ロビーがある3階エレベーター内にも作品がある。カラフルな水玉模様は、加賀友禅の制作工程でつくられる色見本が拡大されたものだ。 雨が多い金沢の様子を表した本作からは、この土地ならではの特徴を、尊重し楽しむ姿勢がうかがえる。なお、ロビーから客室フロアへ向かうエレベーター内でも本作を見ることが可能だ。

エレベーターが開きホールに出るとすぐに、泉鏡花へのリスペクトを感じる作品が出迎える。「向かい干支の動物を集めると出世する」という金沢の言い伝えを信じていた母から水晶のうさぎをもらったことから、泉は生涯にわたりうさぎの置き物を集めていたという。館内には随所にうさぎモチーフの作品が点在している。

また、同じホールには、三味線の胴に張る白い革と、郵便配達のバッグから譲り受けた黒い革を使った作品も展示されている。いずれも金箔の箔打ちに使用された道具で、金沢の土地に伝わる工芸の制作過程で利用したものを、さらに再利用してつくられたアートワークだ。

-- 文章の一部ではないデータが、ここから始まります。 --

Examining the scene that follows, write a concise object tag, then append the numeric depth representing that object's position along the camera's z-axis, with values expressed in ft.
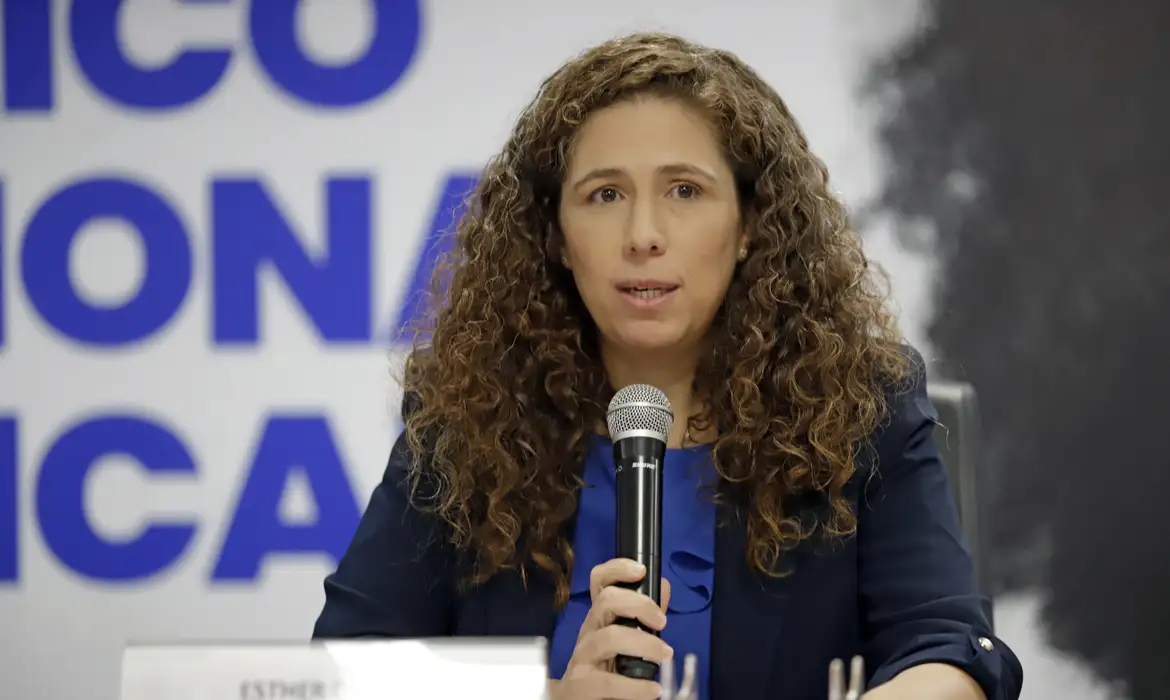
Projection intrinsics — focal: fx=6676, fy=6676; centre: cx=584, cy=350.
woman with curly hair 16.13
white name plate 14.50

3階のロビーにもいくつかの作品が展示されている。金沢市生まれの箔デザイナー・高岡愛による揺れる金箔のアートワークが圧倒的な存在感を放つ。金箔の動きを見せるような工夫がされた作品で、来館者は本作に触ることもできる。

また、能登半島地震の復興支援の一環として、伝統工芸の再生と新たな創作の場づくりに取り組む株式会社CACL (カクル) が展開するプロダクトブランド「KAKERA」との共同プロジェクトとして制作した《KAKERA 5》も展示されている。本作品は、2024年の能登半島地震で破損した九谷焼のほか、製造工程で規格外となった白磁など、様々な背景を持つ陶磁器片が使用されている。また台座には、輪島塗の技法が施されている点にも注目したい。今年8月、同館に追加された新たなアートピースだ。